Constrained Optimizer

How to use a ConstrainedOptimizer

The ConstrainedOptimizer class is the cornerstone of Cooper. A ConstrainedOptimizer performs parameter updates to solve a ConstrainedMinimizationProblem given a chosen Formulation.

A ConstrainedOptimizer wraps a torch.optim.Optimizer used for updating the “primal” parameters associated directly with the optimization problem. These might be, for example, the parameters of the model you are training.

Additionally, a ConstrainedOptimizer includes a second torch.optim.Optimizer, which performs updates on the “dual” parameters (e.g. the multipliers used in a LagrangianFormulation).

Construction

The main ingredients to build a ConstrainedOptimizer are a Formulation (associated with a ConstrainedMinimizationProblem) and a torch.optim.Optimizer corresponding to a primal_optimizer.

Note

Cooper supports the use of multiple primal_optimizers, each corresponding to different groups of primal variables. The primal_optimizers argument accepts a single optimizer, or a list of optimizers. See Multiple primal optimizers.

If the ConstrainedMinimizationProblem you are dealing with is in fact constrained, depending on your formulation, you might also need to provide a dual_optimizer. Check out the section on Partial optimizer instantiation for more details on defining dual_optimizers.

Note

Cooper includes extra-gradient implementations of SGD and Adam which can be used as primal or dual optimizers. See Extra-gradient optimizers.

Examples

The highlighted lines below show the small changes required to go from an unconstrained to a constrained problem. Note that these changes should also be accompanied with edits to the custom problem class which inherits from ConstrainedMinimizationProblem. More details on the definition of a CMP can be found under the entry for Constrained Minimization Problem.

  • Unconstrained problem

     1model =  ModelClass(...)
     2cmp = cooper.ConstrainedMinimizationProblem()
     3formulation = cooper.formulation.Formulation(...)
     4
     5primal_optimizer = torch.optim.Adam(model.parameters(), lr=1e-2)
     6
     7constrained_optimizer = cooper.UnconstrainedOptimizer(
     8    formulation=formulation,
     9    primal_optimizers=primal_optimizer,
    10)
    
  • Constrained problem

     1model =  ModelClass(...)
     2cmp = cooper.ConstrainedMinimizationProblem()
     3formulation = cooper.formulation.Formulation(...)
     4
     5primal_optimizer = torch.optim.Adam(model.parameters(), lr=1e-2)

_AVAILABLE DATA_

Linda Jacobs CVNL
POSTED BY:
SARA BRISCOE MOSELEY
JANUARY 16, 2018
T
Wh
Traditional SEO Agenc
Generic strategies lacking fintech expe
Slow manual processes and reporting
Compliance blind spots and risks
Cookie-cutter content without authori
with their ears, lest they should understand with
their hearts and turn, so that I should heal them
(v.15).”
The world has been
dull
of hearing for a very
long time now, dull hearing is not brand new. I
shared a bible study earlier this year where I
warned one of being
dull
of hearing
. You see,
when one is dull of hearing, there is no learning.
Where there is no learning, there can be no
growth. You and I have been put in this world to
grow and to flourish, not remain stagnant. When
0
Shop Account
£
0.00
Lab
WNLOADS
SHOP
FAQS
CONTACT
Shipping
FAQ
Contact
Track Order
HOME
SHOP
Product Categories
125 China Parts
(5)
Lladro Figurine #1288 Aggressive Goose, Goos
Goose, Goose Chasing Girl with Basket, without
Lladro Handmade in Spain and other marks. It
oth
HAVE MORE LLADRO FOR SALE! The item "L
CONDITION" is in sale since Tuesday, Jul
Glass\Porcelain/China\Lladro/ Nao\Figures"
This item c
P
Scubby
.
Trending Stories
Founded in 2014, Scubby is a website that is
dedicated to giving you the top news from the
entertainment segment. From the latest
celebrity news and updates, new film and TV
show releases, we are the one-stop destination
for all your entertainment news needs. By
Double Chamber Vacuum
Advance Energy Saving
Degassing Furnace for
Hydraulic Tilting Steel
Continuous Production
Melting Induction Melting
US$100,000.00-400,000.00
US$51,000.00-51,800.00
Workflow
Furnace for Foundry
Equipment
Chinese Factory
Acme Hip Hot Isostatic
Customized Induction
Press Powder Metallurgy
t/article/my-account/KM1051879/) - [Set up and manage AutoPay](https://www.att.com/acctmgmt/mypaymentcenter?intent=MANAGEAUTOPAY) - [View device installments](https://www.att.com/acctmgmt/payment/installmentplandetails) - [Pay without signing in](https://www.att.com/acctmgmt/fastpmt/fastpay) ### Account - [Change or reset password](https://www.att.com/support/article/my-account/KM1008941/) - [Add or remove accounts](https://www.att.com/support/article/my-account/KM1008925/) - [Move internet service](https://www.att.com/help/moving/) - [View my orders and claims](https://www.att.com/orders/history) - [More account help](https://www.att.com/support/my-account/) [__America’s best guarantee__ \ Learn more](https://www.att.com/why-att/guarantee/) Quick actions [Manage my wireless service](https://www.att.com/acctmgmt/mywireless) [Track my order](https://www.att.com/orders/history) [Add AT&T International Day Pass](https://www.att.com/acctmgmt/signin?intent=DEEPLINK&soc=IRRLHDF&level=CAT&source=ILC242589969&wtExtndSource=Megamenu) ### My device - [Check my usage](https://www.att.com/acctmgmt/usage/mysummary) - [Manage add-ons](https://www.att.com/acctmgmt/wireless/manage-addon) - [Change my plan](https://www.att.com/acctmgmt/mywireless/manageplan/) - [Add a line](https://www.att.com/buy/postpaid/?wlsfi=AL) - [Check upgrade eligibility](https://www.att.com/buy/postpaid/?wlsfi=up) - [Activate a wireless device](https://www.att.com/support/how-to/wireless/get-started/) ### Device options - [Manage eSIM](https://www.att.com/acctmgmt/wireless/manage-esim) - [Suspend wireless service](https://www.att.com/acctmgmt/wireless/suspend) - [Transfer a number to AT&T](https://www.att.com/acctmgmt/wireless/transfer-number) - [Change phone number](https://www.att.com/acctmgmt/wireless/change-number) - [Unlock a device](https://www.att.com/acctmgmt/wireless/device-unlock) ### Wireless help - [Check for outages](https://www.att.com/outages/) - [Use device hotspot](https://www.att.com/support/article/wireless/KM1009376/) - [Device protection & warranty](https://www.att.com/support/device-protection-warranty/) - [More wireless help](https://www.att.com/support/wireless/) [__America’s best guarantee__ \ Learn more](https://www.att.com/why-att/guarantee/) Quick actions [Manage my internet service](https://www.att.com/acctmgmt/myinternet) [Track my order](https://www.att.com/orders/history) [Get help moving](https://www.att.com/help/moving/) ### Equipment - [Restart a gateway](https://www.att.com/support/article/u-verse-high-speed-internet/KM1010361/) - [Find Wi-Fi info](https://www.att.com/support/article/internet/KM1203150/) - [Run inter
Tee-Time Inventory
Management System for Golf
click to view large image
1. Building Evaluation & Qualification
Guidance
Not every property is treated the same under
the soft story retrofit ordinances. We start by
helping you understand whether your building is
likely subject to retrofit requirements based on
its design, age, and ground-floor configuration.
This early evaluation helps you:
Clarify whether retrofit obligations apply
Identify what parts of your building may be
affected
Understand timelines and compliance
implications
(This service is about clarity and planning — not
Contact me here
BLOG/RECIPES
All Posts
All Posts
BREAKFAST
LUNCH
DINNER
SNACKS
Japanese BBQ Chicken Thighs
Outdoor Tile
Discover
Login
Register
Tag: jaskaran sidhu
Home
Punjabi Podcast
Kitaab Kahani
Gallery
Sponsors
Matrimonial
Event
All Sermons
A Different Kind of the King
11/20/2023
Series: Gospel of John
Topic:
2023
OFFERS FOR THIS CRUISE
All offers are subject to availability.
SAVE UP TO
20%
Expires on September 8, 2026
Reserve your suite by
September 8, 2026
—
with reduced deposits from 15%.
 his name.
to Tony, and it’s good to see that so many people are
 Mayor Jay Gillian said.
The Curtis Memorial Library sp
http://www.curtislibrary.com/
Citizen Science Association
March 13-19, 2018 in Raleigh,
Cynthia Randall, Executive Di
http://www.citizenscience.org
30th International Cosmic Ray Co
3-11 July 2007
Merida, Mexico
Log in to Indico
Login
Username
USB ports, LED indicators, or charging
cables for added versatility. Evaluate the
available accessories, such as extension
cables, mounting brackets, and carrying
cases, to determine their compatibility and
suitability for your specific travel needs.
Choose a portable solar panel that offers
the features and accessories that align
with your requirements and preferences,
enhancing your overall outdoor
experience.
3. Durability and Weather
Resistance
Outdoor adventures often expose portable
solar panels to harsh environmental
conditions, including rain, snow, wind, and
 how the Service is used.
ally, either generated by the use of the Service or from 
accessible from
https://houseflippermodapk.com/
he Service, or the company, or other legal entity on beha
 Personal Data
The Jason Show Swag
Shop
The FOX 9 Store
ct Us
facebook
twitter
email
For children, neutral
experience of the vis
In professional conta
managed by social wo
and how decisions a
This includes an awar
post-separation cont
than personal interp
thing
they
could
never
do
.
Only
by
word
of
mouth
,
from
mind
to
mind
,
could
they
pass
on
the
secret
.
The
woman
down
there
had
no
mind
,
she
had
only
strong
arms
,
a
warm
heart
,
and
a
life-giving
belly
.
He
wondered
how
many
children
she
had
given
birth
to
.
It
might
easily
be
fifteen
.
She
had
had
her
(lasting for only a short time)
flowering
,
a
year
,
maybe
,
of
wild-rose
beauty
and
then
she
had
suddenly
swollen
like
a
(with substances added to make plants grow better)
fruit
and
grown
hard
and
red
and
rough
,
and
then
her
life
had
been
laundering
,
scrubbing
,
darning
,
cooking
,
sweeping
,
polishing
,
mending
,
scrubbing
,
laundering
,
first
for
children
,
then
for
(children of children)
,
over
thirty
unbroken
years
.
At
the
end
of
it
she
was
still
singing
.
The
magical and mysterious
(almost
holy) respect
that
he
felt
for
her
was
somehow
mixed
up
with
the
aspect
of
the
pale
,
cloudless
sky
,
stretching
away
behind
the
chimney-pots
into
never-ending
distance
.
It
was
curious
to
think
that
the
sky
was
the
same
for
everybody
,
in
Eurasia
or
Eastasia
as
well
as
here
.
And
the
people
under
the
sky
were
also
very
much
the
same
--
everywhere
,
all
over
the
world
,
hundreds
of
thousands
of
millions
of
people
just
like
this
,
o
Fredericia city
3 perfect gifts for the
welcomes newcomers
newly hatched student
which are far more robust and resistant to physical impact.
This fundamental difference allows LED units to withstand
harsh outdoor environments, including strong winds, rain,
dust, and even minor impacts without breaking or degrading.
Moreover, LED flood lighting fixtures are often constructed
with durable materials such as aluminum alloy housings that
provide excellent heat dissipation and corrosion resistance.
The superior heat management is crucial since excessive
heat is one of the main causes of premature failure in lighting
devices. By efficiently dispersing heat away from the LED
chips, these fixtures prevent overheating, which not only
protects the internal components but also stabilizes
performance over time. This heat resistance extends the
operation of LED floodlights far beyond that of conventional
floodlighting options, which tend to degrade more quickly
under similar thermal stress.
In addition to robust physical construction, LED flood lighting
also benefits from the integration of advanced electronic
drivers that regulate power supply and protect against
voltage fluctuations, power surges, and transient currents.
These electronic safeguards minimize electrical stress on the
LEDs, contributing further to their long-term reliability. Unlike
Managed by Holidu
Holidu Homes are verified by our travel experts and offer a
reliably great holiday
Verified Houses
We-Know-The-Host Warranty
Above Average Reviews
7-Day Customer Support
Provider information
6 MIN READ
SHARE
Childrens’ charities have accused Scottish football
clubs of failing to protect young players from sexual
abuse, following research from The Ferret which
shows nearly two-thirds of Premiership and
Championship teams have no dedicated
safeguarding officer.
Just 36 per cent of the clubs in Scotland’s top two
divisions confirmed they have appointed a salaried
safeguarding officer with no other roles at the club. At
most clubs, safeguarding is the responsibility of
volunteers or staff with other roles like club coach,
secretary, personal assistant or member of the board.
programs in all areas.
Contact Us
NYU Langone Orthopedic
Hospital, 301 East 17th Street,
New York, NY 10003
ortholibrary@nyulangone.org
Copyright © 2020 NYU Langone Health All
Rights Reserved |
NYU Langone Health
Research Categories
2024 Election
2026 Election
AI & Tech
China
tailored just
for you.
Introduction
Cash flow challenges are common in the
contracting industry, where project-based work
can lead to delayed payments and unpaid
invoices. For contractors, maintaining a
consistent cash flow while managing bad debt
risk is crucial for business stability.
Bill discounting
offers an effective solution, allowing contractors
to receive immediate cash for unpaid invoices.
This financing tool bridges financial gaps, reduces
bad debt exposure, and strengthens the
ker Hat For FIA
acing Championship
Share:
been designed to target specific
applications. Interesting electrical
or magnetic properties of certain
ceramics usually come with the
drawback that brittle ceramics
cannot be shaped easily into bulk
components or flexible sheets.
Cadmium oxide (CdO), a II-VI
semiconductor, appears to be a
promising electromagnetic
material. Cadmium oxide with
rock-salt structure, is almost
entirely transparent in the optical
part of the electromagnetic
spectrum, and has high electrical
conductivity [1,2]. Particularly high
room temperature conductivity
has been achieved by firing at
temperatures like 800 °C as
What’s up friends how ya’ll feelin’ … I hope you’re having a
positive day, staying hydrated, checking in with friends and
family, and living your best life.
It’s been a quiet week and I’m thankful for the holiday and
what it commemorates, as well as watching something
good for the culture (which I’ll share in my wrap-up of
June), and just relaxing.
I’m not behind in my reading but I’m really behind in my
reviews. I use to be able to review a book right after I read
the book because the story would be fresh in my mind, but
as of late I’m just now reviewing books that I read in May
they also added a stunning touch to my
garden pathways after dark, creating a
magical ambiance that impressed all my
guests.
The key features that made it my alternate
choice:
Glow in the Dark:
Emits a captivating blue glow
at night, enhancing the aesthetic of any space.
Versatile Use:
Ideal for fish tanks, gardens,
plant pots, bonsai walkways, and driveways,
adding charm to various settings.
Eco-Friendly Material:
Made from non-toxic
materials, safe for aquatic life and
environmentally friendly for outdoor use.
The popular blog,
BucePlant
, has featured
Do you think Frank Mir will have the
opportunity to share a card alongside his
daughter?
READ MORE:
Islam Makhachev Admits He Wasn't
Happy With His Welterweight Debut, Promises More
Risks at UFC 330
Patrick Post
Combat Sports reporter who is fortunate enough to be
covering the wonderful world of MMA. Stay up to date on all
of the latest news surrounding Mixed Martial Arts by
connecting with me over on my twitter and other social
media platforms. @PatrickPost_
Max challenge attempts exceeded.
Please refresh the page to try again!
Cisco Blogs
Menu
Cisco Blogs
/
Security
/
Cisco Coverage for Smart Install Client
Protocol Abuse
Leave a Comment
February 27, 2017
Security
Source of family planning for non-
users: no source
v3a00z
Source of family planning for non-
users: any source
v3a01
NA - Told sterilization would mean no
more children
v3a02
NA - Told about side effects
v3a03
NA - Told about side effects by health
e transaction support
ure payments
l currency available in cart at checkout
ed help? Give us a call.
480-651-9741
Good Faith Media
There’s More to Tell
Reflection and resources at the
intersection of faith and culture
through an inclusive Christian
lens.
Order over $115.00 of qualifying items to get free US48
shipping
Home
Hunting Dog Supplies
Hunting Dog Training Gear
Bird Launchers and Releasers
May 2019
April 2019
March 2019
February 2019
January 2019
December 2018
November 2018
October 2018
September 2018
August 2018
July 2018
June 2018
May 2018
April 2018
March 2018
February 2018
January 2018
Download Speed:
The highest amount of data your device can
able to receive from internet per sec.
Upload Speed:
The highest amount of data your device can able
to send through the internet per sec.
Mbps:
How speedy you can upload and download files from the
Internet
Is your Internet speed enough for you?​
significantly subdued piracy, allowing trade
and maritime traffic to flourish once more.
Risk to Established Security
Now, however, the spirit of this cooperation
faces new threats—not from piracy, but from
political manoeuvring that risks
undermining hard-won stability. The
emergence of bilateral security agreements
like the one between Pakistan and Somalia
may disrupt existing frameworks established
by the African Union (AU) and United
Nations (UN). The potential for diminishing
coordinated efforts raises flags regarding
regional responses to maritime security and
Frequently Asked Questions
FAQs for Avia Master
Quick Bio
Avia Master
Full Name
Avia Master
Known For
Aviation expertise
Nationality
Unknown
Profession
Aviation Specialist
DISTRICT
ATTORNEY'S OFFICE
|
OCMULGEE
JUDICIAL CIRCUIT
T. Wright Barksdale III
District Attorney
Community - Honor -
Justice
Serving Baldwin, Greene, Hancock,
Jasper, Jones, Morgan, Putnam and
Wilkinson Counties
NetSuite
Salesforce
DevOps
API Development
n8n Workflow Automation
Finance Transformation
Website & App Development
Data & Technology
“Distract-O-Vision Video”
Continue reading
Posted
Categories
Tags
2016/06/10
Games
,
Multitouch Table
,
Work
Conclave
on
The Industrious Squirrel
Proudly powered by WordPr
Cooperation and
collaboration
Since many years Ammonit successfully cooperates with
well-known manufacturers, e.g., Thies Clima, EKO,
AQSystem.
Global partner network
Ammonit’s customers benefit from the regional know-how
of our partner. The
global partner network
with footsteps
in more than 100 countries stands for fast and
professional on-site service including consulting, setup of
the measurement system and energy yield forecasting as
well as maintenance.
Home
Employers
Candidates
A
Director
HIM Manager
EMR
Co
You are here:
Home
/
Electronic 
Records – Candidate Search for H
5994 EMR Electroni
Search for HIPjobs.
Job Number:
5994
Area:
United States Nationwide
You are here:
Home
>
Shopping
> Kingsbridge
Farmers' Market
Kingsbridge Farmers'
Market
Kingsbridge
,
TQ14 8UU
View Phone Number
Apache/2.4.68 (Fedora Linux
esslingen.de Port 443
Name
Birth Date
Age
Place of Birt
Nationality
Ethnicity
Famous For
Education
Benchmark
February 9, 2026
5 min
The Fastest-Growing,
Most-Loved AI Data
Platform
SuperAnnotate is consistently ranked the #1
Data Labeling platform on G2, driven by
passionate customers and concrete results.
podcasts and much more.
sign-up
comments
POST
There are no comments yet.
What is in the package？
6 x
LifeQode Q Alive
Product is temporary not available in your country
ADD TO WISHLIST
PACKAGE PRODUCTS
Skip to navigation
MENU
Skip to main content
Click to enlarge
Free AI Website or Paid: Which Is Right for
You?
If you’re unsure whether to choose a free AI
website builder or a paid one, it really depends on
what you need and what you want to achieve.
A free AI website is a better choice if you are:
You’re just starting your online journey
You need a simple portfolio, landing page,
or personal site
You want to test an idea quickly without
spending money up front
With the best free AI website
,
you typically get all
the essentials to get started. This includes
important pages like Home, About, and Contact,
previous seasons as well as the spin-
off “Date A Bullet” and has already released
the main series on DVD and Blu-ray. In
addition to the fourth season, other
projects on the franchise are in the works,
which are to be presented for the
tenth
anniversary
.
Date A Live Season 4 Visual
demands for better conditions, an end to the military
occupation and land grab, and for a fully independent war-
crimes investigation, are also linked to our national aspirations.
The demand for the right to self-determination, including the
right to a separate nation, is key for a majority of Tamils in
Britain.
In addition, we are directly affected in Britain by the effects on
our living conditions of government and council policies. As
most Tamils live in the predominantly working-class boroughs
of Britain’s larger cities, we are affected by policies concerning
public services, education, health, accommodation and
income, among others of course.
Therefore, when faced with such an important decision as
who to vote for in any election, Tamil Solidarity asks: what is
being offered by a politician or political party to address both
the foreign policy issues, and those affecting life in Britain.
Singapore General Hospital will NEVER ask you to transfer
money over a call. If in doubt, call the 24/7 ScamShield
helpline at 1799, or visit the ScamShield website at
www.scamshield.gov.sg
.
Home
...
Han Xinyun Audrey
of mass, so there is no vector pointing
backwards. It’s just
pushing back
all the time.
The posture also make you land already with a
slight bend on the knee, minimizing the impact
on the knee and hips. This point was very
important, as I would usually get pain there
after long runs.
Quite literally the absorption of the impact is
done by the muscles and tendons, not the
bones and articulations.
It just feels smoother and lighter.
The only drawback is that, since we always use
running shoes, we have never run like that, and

_WHAT IS BEING ASKED_
Pick up the ConstrainedOptimizer documentation right after its last line and write what comes next. The material is separate from the text on Cooper's ConstrainedOptimizer.

_EXPECTED ANSWER_
     6# Note that dual_optimizer is "partly instantiated", *without* parameters
     7dual_optimizer = cooper.optim.partial_optimizer(torch.optim.SGD, lr=1e-3, momentum=0.9)
     8
     9constrained_optimizer = cooper.SimultaneousConstrainedOptimizer(
    10    formulation=formulation,
    11    primal_optimizers=primal_optimizer,
    12    dual_optimizer=dual_optimizer,
    13)
    

The training loop

We have gathered all the ingredients we need for tackling our CMP: the custom ConstrainedMinimizationProblem class, along with your ConstrainedOptimizer of choice and a ConstrainedOptimizer for updating the parameters. Now it is time to put them to good use.

The typical training loop for solving a CMP in a machine learning set up using Cooper (with a Lagrangian Formulation) will involve the following steps:

Overview of main steps in a training loop

  1. (Optional) Iterate over your dataset and sample of mini-batch.

  2. Call constrained_optimizer.zero_grad() to reset the parameters’ gradients

  3. Compute the current CMPState (or estimate it with the minibatch) and calculate the Lagrangian using formulation.compute_lagrangian(cmp.closure, ...).

  4. Populate the primal and dual gradients with formulation.backward(lagrangian)

  5. Perform updates on the parameters using the primal and dual optimizers based on the recently computed gradients, via a call to constrained_optimizer.step().

Example

 1model = ModelClass(...)
 2cmp = cooper.ConstrainedMinimizationProblem(...)
 3formulation = cooper.LagrangianFormulation(...)
 4
 5primal_optimizer = torch.optim.SGD(model.parameters(), lr=primal_lr)
 6# Note that dual_optimizer is "partly instantiated", *without* parameters
 7dual_optimizer = cooper.optim.partial_optimizer(torch.optim.SGD, lr=primal_lr)
 8
 9constrained_optimizer = cooper.ConstrainedOptimizer(
10    formulation=formulation,
11    primal_optimizers=primal_optimizer,
12    dual_optimizer=dual_optimizer,
13)
14
15for inputs, targets in dataset:
16    # Clear gradient buffers
17    constrained_optimizer.zero_grad()
18
19    # The closure is required to compute the Lagrangian
20    # The closure might in turn require the model, inputs, targets, etc.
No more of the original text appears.